##### Data provided

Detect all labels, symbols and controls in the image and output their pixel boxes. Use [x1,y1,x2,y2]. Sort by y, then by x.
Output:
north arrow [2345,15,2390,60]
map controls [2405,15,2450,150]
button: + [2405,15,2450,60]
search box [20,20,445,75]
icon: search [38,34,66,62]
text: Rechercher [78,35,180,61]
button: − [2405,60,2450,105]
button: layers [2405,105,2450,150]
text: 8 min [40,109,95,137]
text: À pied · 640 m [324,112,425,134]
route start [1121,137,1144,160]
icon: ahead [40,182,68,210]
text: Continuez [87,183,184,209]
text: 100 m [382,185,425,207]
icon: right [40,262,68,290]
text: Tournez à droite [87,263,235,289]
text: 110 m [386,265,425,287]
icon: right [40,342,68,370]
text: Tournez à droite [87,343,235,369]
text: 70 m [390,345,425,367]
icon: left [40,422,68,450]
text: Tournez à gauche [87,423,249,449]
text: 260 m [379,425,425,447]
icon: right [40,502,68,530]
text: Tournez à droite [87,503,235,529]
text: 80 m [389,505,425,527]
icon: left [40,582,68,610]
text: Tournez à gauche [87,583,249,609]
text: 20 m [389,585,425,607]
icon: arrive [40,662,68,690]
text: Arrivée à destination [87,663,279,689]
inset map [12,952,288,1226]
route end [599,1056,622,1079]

##########

* **What is expected**
Please go through the data above and copy every line that has the word "left".

* **Solution for this exercise**
icon: left [40,422,68,450]
icon: left [40,582,68,610]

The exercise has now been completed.